= Exercise materials =

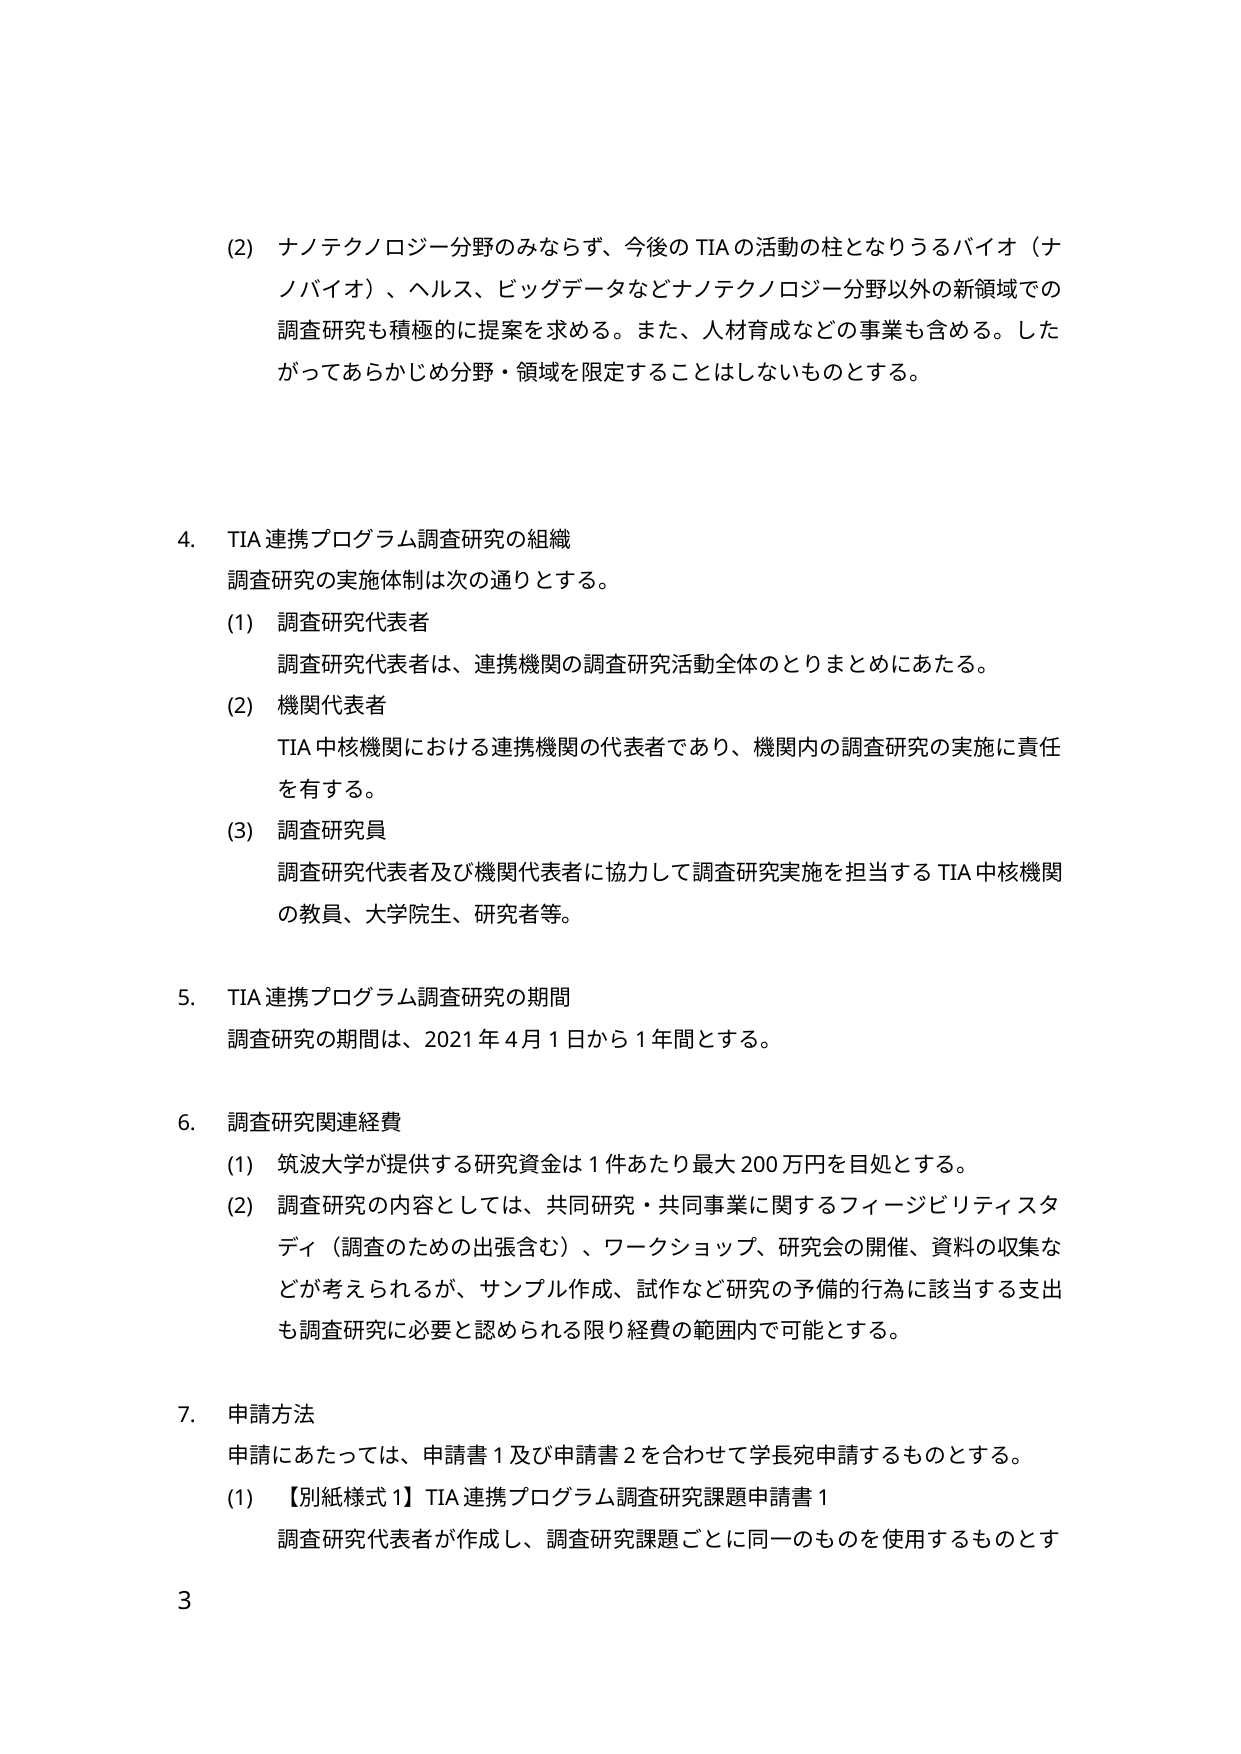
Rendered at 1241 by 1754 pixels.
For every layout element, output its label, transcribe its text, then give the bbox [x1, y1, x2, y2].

list 調査研究の内容としては、共同研究・共同事業に関するフィージビリティスタディ（調査のための出張含む）、ワークショップ、研究会の開催、資料の収集などが考えられるが、サンプル作成、試作など研究の予備的行為に該当する支出も調査研究に必要と認められる限り経費の範囲内で可能とする。 [227, 1183, 1063, 1350]
list 筑波大学が提供する研究資金は1件あたり最大200万円を目処とする。 [227, 1142, 1063, 1183]
list 調査研究代表者は、連携機関の調査研究活動全体のとりまとめにあたる。 [277, 642, 1063, 683]
list TIA連携プログラム調査研究の組織 [177, 517, 1063, 558]
list 申請にあたっては、申請書1及び申請書2を合わせて学長宛申請するものとする。 [227, 1433, 1063, 1475]
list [277, 1517, 1063, 1558]
list 調査研究の期間は、2021年4月1日から1年間とする。 [227, 1017, 1063, 1058]
list 機関代表者 [227, 683, 1063, 725]
list 【別紙様式1】TIA連携プログラム調査研究課題申請書1 [227, 1475, 1063, 1517]
list 調査研究代表者及び機関代表者に協力して調査研究実施を担当するTIA中核機関の教員、大学院生、研究者等。 [277, 850, 1063, 933]
list TIA中核機関における連携機関の代表者であり、機関内の調査研究の実施に責任を有する。 [277, 725, 1063, 808]
list 申請方法 [177, 1392, 1063, 1433]
list 調査研究員 [227, 808, 1063, 850]
list 調査研究の実施体制は次の通りとする。 [227, 558, 1063, 600]
list 調査研究代表者 [227, 600, 1063, 642]
list 調査研究関連経費 [177, 1100, 1063, 1142]
list ナノテクノロジー分野のみならず、今後のTIAの活動の柱となりうるバイオ（ナノバイオ）、ヘルス、ビッグデータなどナノテクノロジー分野以外の新領域での調査研究も積極的に提案を求める。また、人材育成などの事業も含める。したがってあらかじめ分野・領域を限定することはしないものとする。 [227, 225, 1063, 392]
list TIA連携プログラム調査研究の期間 [177, 975, 1063, 1017]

= Your assignment =
Copy the data above word for word. Pictures stay out.

= Solution to this exercise =
Rendered at 1241 by 1754 pixels.
For every layout element, output its label, transcribe its text, then give the bbox [x1, y1, x2, y2].

list 調査研究の内容としては、共同研究・共同事業に関するフィージビリティスタディ（調査のための出張含む）、ワークショップ、研究会の開催、資料の収集などが考えられるが、サンプル作成、試作など研究の予備的行為に該当する支出も調査研究に必要と認められる限り経費の範囲内で可能とする。 [227, 1183, 1063, 1350]
list 筑波大学が提供する研究資金は1件あたり最大200万円を目処とする。 [227, 1142, 1063, 1183]
list 調査研究代表者は、連携機関の調査研究活動全体のとりまとめにあたる。 [277, 642, 1063, 683]
list TIA連携プログラム調査研究の組織 [177, 517, 1063, 558]
list 申請にあたっては、申請書1及び申請書2を合わせて学長宛申請するものとする。 [227, 1433, 1063, 1475]
list [277, 1517, 1063, 1558]
list 調査研究の期間は、2021年4月1日から1年間とする。 [227, 1017, 1063, 1058]
list 機関代表者 [227, 683, 1063, 725]
list 【別紙様式1】TIA連携プログラム調査研究課題申請書1 [227, 1475, 1063, 1517]
list 調査研究代表者及び機関代表者に協力して調査研究実施を担当するTIA中核機関の教員、大学院生、研究者等。 [277, 850, 1063, 933]
list TIA中核機関における連携機関の代表者であり、機関内の調査研究の実施に責任を有する。 [277, 725, 1063, 808]
list 申請方法 [177, 1392, 1063, 1433]
list 調査研究員 [227, 808, 1063, 850]
list 調査研究の実施体制は次の通りとする。 [227, 558, 1063, 600]
list 調査研究代表者 [227, 600, 1063, 642]
list 調査研究関連経費 [177, 1100, 1063, 1142]
list ナノテクノロジー分野のみならず、今後のTIAの活動の柱となりうるバイオ（ナノバイオ）、ヘルス、ビッグデータなどナノテクノロジー分野以外の新領域での調査研究も積極的に提案を求める。また、人材育成などの事業も含める。したがってあらかじめ分野・領域を限定することはしないものとする。 [227, 225, 1063, 392]
list TIA連携プログラム調査研究の期間 [177, 975, 1063, 1017]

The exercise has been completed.